Through the Sea
backstory:at the end of this past semester i was thinking about my "after college plans"
dun-dun-dun-dun duhhhhh!!!!.....
and no matter what they wind up being exactly...(though i am leaning toward moving overseas...who really knows except the Lord, right?)...wherever i am i want to know more about this God whom i serve...but how? and then it hit me: it's called the Bible, stupid-> read it
teeny caveat: sad really how little we "christians" know about the "inspired Word of God"
so i asked God to help me read it more consistently
----and the next day my beloved watchcare mother gave me an early birthday present
you guessed it: a Daily Walk Bible (amazing how the God of the Universe does these small small things to remind me that He really is who He says He is!!!)
real story:
i jumped into this thing pretty excited and managed to clop my way through Job (of all the places to have to start) which actually considering the state of my life was very appropriate
but now it is June...June is all about the Psalms...
but you see- i don't really feel like reading Psalms everyday---and sometimes all the tree and mountain references kinda blur together (that happen to anyone else?)

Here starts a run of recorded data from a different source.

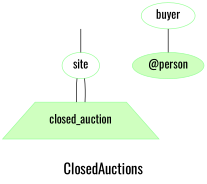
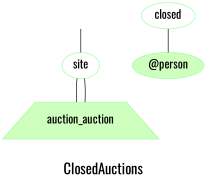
  graph {
    fontname=Oswald
    fontsize=22
    label=ClosedAuctions
    labeljust=center
    node [color="#99ff99" fontname=Oswald fontsize=18]
    edge [fontname=Oswald]
    -1899073220 [color=white fontcolor=white]
    n2 [label=site]
-   n3 [fillcolor="#cfffbf" label=closed_auction shape=trapezium style=filled]
-   n4 [label=buyer]
+   n3 [fillcolor="#cfffbf" label=auction_auction shape=trapezium style=filled]
+   n4 [label=closed]
    n5 [fillcolor="#cfffbf" label="@person" style=filled]
    -1899073220 -- n2
    n2 -- n3
    n2 -- n3
    n4 -- n5
  }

okay so a few days ago i came upon Psalm 77- mind you it was like 1 am and the blur thing was happening- so i mustered every oz. of the Holy Spirit i have in me and made myself pay attention to that which i was reading- and boy am i glad i did
Asaph (the writer) starts off crying to God- i mean he is moaning and groaning (been there) he feels like God has rejected him...he feels forgotten by God...so what does he do? he begins to recall all that the Lord had done...and then...in the midst of his terrible situation-feeling separated from his God...what does he do now? he starts praising God (whoa) ....he starts talking about how God delivered the Israelites from the Red Sea and this is what he says:
"Your road led through the sea, your pathway through the mighty waters- a pathway no one knew was there! You led your people along that road like a flock of sheep, with Moses and Aaron as their shepherds." (verses 19 and 20)
good story:
i think sometimes we tend to picture "God's will" like it is this yellow brick road and if we take one step off of it we fail or something...i'm not so sure this is true- in fact i think that might be wrong...because we all stumble...we all wander off the path...and occasionally something comes upon us that was not our doing that is downright miserable...besides i'm not sure success and failure should be things we are concerned with anyway.....the point: whatever we are dealing with...no matter what particular 'sea' we are facing--his path leads through it...not around it...not over it...but right through it...and he doesn't expect us to go it alone...no- he leads us through it!
how incredible!!!
as we stand on the edge of whatever we are facing with our past haunting us like Pharoah's army and nothing but storms ahead- we can be confident that he will make a way- a way that no one else could have seen before-- and then he will lead us on that way
....now whether the sea floor is made of yellow brick-i suppose is still up for debate

1 Comments:
It was actually pretty cool, because I was reading God in the Dock, just going through essay by essay, and that said so much what I had wanted to say in my "Eh What" entry.
By the way, Cassaundra, I miss you. How are things?